Retirou-se do tablado mais cabisbaixo do
que nos últimos dias, alheio aos aplausos entusiastas que não cessavam e aos
primeiros admiradores que o solicitaram na coxia e nos camarins. Presenciei os
passos titubeantes, o vago olhar, pausado e insatisfeito, sem que imaginasse
que algo de anormal ocorresse. Uma falha grave ocorrida ao longo da
apresentação já teria sido exposta com veemência ainda nos corredores. Mas
seguíamos todos imersos nos afagos e no fog de tabaco. Aos poucos ele se
esquivou da cena, com seus gestos gentis, para enfurnar-se no anexo pessoal,
pedindo que trouxessem uísque e fechassem a porta. Repetiu silenciosa e
furtivamente um ou dois takes,
incorporando em gestos uma sequência de floreados moderados, o cigarro entre os
dedos. Foi como se, por algum motivo específico, precisasse se concentrar para
repassar sua performance.
Mais tarde, já no hotel, dispensou as duas
amigas que nos acompanhavam e sentou-se à minha frente, no confortável sofá
branco, segurando um copo de scotch. Não durou muito a introspecção inquieta e
logo se levantou e caminhou até o terraço, apreciando o movimento adormecido da
avenida, como se isso o inspirasse. As luzes dos automóveis projetavam manchas
luminosas na pista, vez ou outra um bonde rugia sobre os trilhos, com o
tilintar característico de alerta, anunciando sua passagem. O ar fresco da
noite espargia a garoa fina e persistente, imersa na neblina que borrava os
letreiros luminosos.
Retornou com a expressão facial menos
grave, o si maior não saiu hoje, Tom. Não
entendi na primeira vez e ele repetiu, com a ajuda das mãos, o si maior... e gesticulava com as duas
mãos, como se tocasse um trompete imaginário, ... não saiu como eu queria... Era o desalento por não ter alcançado
uma nota em sua devida intensidade melódica, por entender que isso afetara a
força espiritual em sua performance. Permaneceu por um instante estático, sem
nada dizer, os olhos baços em algum ponto de outra dimensão, a penetrar a
parede às minhas costas. Não reagi ao seu comentário por não saber exatamente o
que dizer. Estava hipnotizado pela ausência de reação daquele cara tão
expressivo com seu instrumento. Os minutos arrastaram-se por uma eternidade
envolvendo o último gole e a retirada para o quarto.

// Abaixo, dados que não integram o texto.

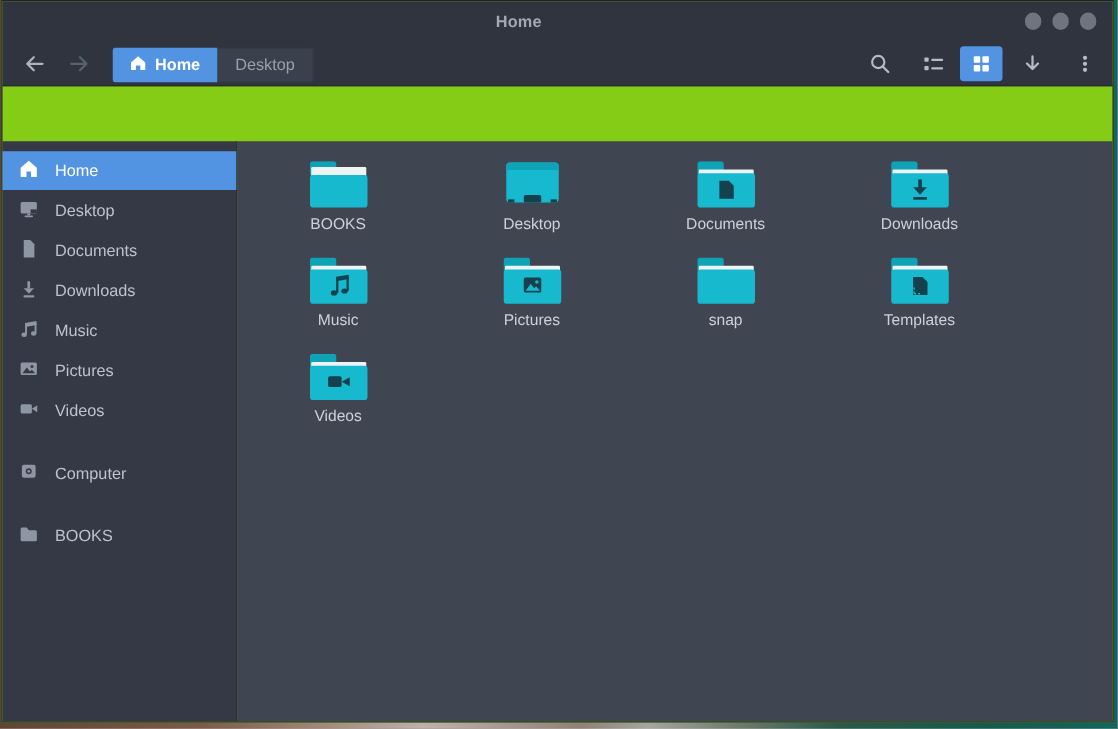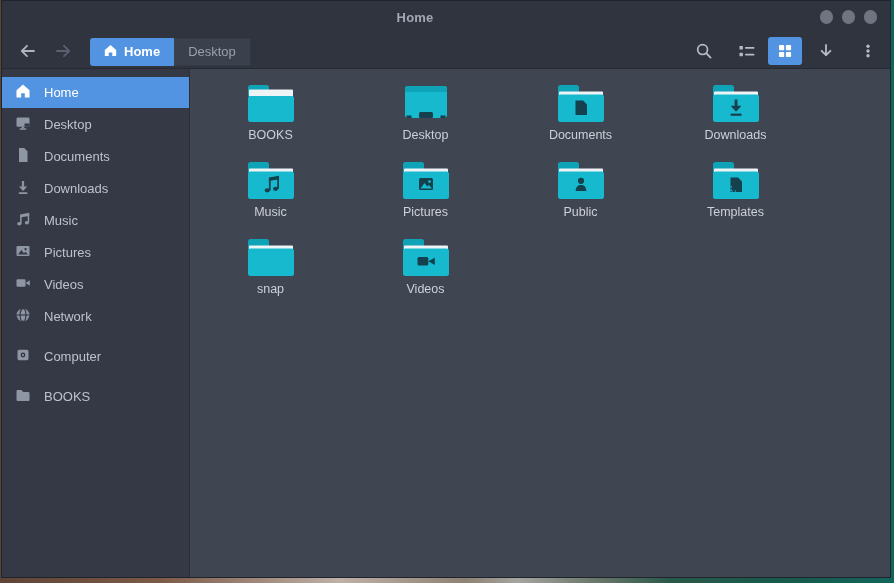"Home" .window { gap: none -> 44px }
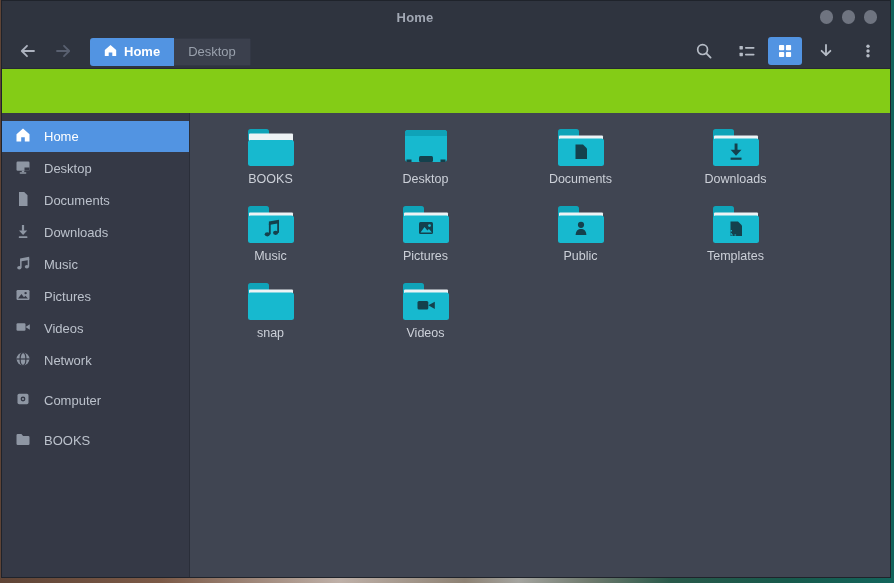"Public" div.fitem { html: <div> <span> <svg> <use></use> <g> <circle></circle> <path></path> </g> </svg> </span> <span>Public</span> </div> -> none }
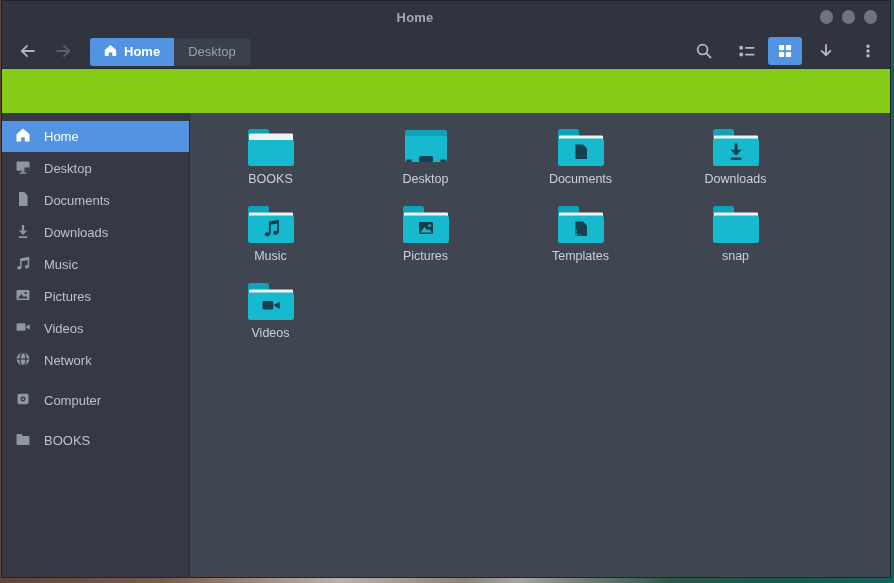"Templates" div.fitem { order: before "snap" -> after "snap" }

Seu corpo, mais alquebrado que de costume, desistia da noitada mal começada e deslizava para o refúgio solitário. Estirei-me no sofá, contagiado pela letargia da noite. Fechei os olhos e aos poucos repassei os detalhes da apresentação, cada take, os solos, os riffs fraseados e adormeci em meio à jovialidade shibui de um magnífico trompete.